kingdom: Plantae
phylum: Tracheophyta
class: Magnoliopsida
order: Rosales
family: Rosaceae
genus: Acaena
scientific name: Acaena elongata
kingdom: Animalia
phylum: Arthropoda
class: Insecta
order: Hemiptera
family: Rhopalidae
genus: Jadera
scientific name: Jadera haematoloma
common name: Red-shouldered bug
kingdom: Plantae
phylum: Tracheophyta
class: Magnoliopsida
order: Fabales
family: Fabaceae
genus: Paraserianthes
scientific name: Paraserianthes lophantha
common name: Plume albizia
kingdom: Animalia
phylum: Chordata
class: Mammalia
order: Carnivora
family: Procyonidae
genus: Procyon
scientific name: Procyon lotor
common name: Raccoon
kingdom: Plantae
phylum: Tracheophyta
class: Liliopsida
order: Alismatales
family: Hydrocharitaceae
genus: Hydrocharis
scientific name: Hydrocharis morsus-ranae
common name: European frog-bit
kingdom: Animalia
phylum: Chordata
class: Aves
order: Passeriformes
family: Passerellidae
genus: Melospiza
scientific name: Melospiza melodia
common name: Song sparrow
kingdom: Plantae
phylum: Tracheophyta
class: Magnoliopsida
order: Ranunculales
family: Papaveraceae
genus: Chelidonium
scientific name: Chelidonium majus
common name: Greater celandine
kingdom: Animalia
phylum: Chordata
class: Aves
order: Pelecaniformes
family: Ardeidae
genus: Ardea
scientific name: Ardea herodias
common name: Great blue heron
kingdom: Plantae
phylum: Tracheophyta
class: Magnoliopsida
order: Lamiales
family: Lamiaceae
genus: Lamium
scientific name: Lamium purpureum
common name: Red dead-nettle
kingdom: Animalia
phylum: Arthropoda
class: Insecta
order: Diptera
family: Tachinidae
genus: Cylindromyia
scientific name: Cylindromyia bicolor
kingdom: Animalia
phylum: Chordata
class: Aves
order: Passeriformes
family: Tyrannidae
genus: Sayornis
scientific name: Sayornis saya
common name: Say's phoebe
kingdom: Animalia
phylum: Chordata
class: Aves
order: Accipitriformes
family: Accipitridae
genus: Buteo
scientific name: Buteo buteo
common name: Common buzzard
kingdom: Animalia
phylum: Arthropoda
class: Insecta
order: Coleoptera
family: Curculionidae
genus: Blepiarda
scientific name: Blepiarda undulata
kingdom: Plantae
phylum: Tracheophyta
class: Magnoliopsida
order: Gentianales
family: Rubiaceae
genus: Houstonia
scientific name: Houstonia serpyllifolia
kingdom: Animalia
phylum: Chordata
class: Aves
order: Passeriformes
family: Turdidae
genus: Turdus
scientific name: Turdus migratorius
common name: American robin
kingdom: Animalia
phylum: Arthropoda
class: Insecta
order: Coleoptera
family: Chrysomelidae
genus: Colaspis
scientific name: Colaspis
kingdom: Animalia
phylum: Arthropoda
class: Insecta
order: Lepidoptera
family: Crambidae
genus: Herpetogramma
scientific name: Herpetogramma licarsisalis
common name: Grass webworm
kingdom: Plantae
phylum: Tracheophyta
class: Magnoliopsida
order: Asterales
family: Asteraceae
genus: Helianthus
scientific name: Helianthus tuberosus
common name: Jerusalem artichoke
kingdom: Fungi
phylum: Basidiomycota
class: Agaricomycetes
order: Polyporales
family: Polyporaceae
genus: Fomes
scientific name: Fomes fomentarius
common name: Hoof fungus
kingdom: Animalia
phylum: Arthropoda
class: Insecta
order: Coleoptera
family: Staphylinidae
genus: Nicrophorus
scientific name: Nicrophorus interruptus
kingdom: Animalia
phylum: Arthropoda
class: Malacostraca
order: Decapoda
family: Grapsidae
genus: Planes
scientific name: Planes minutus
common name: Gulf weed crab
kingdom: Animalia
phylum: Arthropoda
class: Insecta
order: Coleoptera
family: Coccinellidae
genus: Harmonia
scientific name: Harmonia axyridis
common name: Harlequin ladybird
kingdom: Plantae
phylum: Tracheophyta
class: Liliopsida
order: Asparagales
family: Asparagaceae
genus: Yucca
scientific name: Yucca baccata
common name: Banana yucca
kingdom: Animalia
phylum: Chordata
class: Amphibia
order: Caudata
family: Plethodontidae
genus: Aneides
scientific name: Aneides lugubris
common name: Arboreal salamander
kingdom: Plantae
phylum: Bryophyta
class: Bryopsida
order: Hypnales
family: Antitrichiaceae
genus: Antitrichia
────────────────────
Stelle alle Zeilen oben als CSV mit den beiden Spalten „text“ und „antwort“ dar, wobei jede Zeile eine eigene CSV-Reihe erhält. Setze jedes Feld in Anführungszeichen und ersetze darin Zeilenumbrüche durch Leerzeichen.

text,antwort
"kingdom:","Plantae"
"phylum:","Tracheophyta"
"class:","Magnoliopsida"
"order:","Rosales"
"family:","Rosaceae"
"genus:","Acaena"
"scientific name:","Acaena elongata"
"kingdom:","Animalia"
"phylum:","Arthropoda"
"class:","Insecta"
"order:","Hemiptera"
"family:","Rhopalidae"
"genus:","Jadera"
"scientific name:","Jadera haematoloma"
"common name:","Red-shouldered bug"
"kingdom:","Plantae"
"phylum:","Tracheophyta"
"class:","Magnoliopsida"
"order:","Fabales"
"family:","Fabaceae"
"genus:","Paraserianthes"
"scientific name:","Paraserianthes lophantha"
"common name:","Plume albizia"
"kingdom:","Animalia"
"phylum:","Chordata"
"class:","Mammalia"
"order:","Carnivora"
"family:","Procyonidae"
"genus:","Procyon"
"scientific name:","Procyon lotor"
"common name:","Raccoon"
"kingdom:","Plantae"
"phylum:","Tracheophyta"
"class:","Liliopsida"
"order:","Alismatales"
"family:","Hydrocharitaceae"
"genus:","Hydrocharis"
"scientific name:","Hydrocharis morsus-ranae"
"common name:","European frog-bit"
"kingdom:","Animalia"
"phylum:","Chordata"
"class:","Aves"
"order:","Passeriformes"
"family:","Passerellidae"
"genus:","Melospiza"
"scientific name:","Melospiza melodia"
"common name:","Song sparrow"
"kingdom:","Plantae"
"phylum:","Tracheophyta"
"class:","Magnoliopsida"
"order:","Ranunculales"
"family:","Papaveraceae"
"genus:","Chelidonium"
"scientific name:","Chelidonium majus"
"common name:","Greater celandine"
"kingdom:","Animalia"
"phylum:","Chordata"
"class:","Aves"
"order:","Pelecaniformes"
"family:","Ardeidae"
"genus:","Ardea"
"scientific name:","Ardea herodias"
"common name:","Great blue heron"
"kingdom:","Plantae"
"phylum:","Tracheophyta"
"class:","Magnoliopsida"
"order:","Lamiales"
"family:","Lamiaceae"
"genus:","Lamium"
"scientific name:","Lamium purpureum"
"common name:","Red dead-nettle"
"kingdom:","Animalia"
"phylum:","Arthropoda"
"class:","Insecta"
"order:","Diptera"
"family:","Tachinidae"
"genus:","Cylindromyia"
"scientific name:","Cylindromyia bicolor"
"kingdom:","Animalia"
"phylum:","Chordata"
"class:","Aves"
"order:","Passeriformes"
"family:","Tyrannidae"
"genus:","Sayornis"
"scientific name:","Sayornis saya"
"common name:","Say's phoebe"
"kingdom:","Animalia"
"phylum:","Chordata"
"class:","Aves"
"order:","Accipitriformes"
"family:","Accipitridae"
"genus:","Buteo"
"scientific name:","Buteo buteo"
"common name:","Common buzzard"
"kingdom:","Animalia"
"phylum:","Arthropoda"
"class:","Insecta"
"order:","Coleoptera"
"family:","Curculionidae"
"genus:","Blepiarda"
"scientific name:","Blepiarda undulata"
"kingdom:","Plantae"
"phylum:","Tracheophyta"
"class:","Magnoliopsida"
"order:","Gentianales"
"family:","Rubiaceae"
"genus:","Houstonia"
"scientific name:","Houstonia serpyllifolia"
"kingdom:","Animalia"
"phylum:","Chordata"
"class:","Aves"
"order:","Passeriformes"
"family:","Turdidae"
"genus:","Turdus"
"scientific name:","Turdus migratorius"
"common name:","American robin"
"kingdom:","Animalia"
"phylum:","Arthropoda"
"class:","Insecta"
"order:","Coleoptera"
"family:","Chrysomelidae"
"genus:","Colaspis"
"scientific name:","Colaspis"
"kingdom:","Animalia"
"phylum:","Arthropoda"
"class:","Insecta"
"order:","Lepidoptera"
"family:","Crambidae"
"genus:","Herpetogramma"
"scientific name:","Herpetogramma licarsisalis"
"common name:","Grass webworm"
"kingdom:","Plantae"
"phylum:","Tracheophyta"
"class:","Magnoliopsida"
"order:","Asterales"
"family:","Asteraceae"
"genus:","Helianthus"
"scientific name:","Helianthus tuberosus"
"common name:","Jerusalem artichoke"
"kingdom:","Fungi"
"phylum:","Basidiomycota"
"class:","Agaricomycetes"
"order:","Polyporales"
"family:","Polyporaceae"
"genus:","Fomes"
"scientific name:","Fomes fomentarius"
"common name:","Hoof fungus"
"kingdom:","Animalia"
"phylum:","Arthropoda"
"class:","Insecta"
"order:","Coleoptera"
"family:","Staphylinidae"
"genus:","Nicrophorus"
"scientific name:","Nicrophorus interruptus"
"kingdom:","Animalia"
"phylum:","Arthropoda"
"class:","Malacostraca"
"order:","Decapoda"
"family:","Grapsidae"
"genus:","Planes"
"scientific name:","Planes minutus"
"common name:","Gulf weed crab"
"kingdom:","Animalia"
"phylum:","Arthropoda"
"class:","Insecta"
"order:","Coleoptera"
"family:","Coccinellidae"
"genus:","Harmonia"
"scientific name:","Harmonia axyridis"
"common name:","Harlequin ladybird"
"kingdom:","Plantae"
"phylum:","Tracheophyta"
"class:","Liliopsida"
"order:","Asparagales"
"family:","Asparagaceae"
"genus:","Yucca"
"scientific name:","Yucca baccata"
"common name:","Banana yucca"
"kingdom:","Animalia"
"phylum:","Chordata"
"class:","Amphibia"
"order:","Caudata"
"family:","Plethodontidae"
"genus:","Aneides"
"scientific name:","Aneides lugubris"
"common name:","Arboreal salamander"
"kingdom:","Plantae"
"phylum:","Bryophyta"
"class:","Bryopsida"
"order:","Hypnales"
"family:","Antitrichiaceae"
"genus:","Antitrichia"